A couple of years ago, news broke out that confirmed what health experts have known for years: sitting is really bad for you. Mild levels of panic swept the nation as people began to realize just how much time they spend sitting: getting to work/at work/home from work/at home, on the couch. So, intrepid innovators began to look for solutions to the sitting issue. Much of people’s sitting time takes place behind a desk at the office, so clearly that was the bulk of the problem. Following a stream of logic, experts began to look for ways that people could spend less time sitting while still being productive. The solution: the standing desk. Sounds perfect, no? But it turns out that the standing desk didn’t solve the problems associated with excessive sitting.
The Problems with Sitting
Sitting has been linked to not only a sedentary lifestyle but also the consequences of that lifestyle including deadly diseases such as cardiovascular disease, cancer, obesity, diabetes and even premature death. Spending so much time sitting is also an excellent way to develop poor posture and back pain, neck pain, shoulder pain and hip pain.

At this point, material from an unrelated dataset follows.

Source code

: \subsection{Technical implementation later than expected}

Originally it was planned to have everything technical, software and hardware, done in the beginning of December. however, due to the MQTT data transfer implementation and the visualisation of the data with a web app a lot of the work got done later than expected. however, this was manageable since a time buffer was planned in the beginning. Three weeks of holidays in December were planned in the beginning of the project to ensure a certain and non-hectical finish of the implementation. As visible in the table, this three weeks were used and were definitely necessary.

The Problems with the Solution to Sitting
The solution to sitting has involved both standing desks and sitting desks. While it may seem like a good idea to stand rather than sit through your workday, the period of time that you do the most sitting, there is no scientific evidence to back it up. In fact, standing all day isn’t good for you at all and comes with it’s own set of health risks, like developing varicose veins. Also, most elderly and injured or disabled people are unable to stand for excessive time periods.

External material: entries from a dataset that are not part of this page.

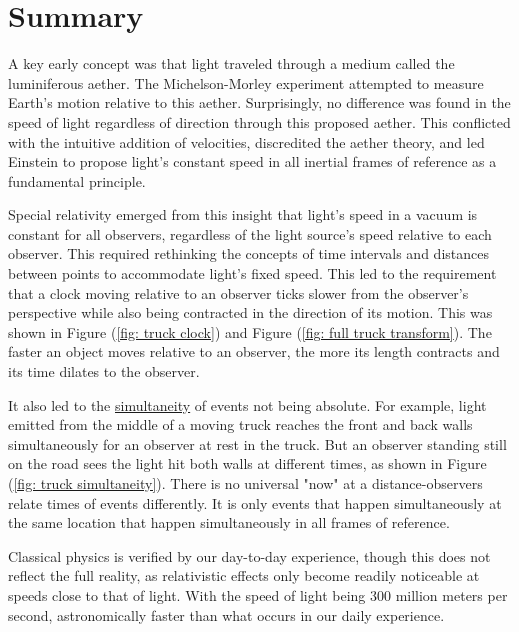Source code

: \section{Summary}\label{sect: Summary chapter 1}

A key early concept was that light traveled through a medium called the luminiferous aether.
The Michelson-Morley experiment attempted to measure Earth's motion relative to this aether.
Surprisingly, no difference was found in the speed of light regardless of direction through this proposed aether.
This conflicted with the intuitive addition of velocities, discredited the aether theory, and led Einstein to propose light's constant speed in all inertial frames of reference as a fundamental principle.

Special relativity emerged from this insight that light's speed in a vacuum is constant for all observers, regardless of the light source's speed relative to each observer.
This required rethinking the concepts of time intervals and distances between points to accommodate light's fixed speed.
This led to the requirement that a clock moving relative to an observer ticks slower from the observer's perspective while also being contracted in the direction of its motion.
This was shown in Figure (\ref{fig: truck clock}) and Figure (\ref{fig: full truck transform}).
The faster an object moves relative to an observer, the more its length contracts and its time dilates to the observer.

It also led to the \hyperlink{def-simultaneity}{simultaneity} of events not being absolute.
For example, light emitted from the middle of a moving truck reaches the front and back walls simultaneously for an observer at rest in the truck.
But an observer standing still on the road sees the light hit both walls at different times, as shown in Figure (\ref{fig: truck simultaneity}).
There is no universal "now" at a distance-observers relate times of events differently.
It is only events that happen simultaneously at the same location that happen simultaneously in all frames of reference.

Classical physics is verified by our day-to-day experience, though this does not reflect the full reality, as relativistic effects only become readily noticeable at speeds close to that of light.
With the speed of light being 300 million meters per second, astronomically faster than what occurs in our daily experience.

Studies on the efficacy of standing desks are pretty limited, but it seems that people need to be actively exercising during the day to make any real difference in their health. To combat sitting, you must stand for two to four hours a day, but most people only last for 30-minutes to two hours. And when people do get a chance to sit, actually sit for longer time periods than if they had a traditional desk.

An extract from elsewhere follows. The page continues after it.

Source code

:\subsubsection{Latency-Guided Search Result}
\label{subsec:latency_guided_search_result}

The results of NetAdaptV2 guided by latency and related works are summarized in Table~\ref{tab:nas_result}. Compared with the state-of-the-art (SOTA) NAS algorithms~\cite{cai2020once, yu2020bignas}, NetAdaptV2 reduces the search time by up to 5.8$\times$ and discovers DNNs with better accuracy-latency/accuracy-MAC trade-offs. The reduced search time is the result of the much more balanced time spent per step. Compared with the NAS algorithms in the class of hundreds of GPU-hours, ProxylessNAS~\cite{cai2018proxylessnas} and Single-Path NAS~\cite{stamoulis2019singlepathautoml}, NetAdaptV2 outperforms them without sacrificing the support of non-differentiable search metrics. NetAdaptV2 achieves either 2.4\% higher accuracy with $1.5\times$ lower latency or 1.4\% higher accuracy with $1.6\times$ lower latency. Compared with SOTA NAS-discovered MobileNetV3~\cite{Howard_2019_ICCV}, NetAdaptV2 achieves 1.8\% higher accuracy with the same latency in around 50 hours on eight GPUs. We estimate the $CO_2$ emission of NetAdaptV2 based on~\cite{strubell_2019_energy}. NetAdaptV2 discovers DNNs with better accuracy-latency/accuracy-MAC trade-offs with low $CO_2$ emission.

From a physical standpoint, years of sitting probably mean that your posture while standing isn’t so great, and if you’re still looking at a computer screen, then you probably still hunch your shoulders and neck, causing pain and leading to problems down the line.
Because no one has come up with a way to work effectively while standing, the best way to counteract all the time spent sitting is to get in the habit of getting up and moving around on a regular basis. Suggestions for doing a circuit of your office range from getting up every 15-30 minutes, because walking only during your break just isn’t enough to offset the potential health risks incurred by sitting for extended periods of time.
To offset sitting or standing, or staying in any position, for an extended period of time, you must get moving. Using specific movements and exercises to undo the damage can help you avoid health problems, popping pain pills and unnecessary surgeries down the road.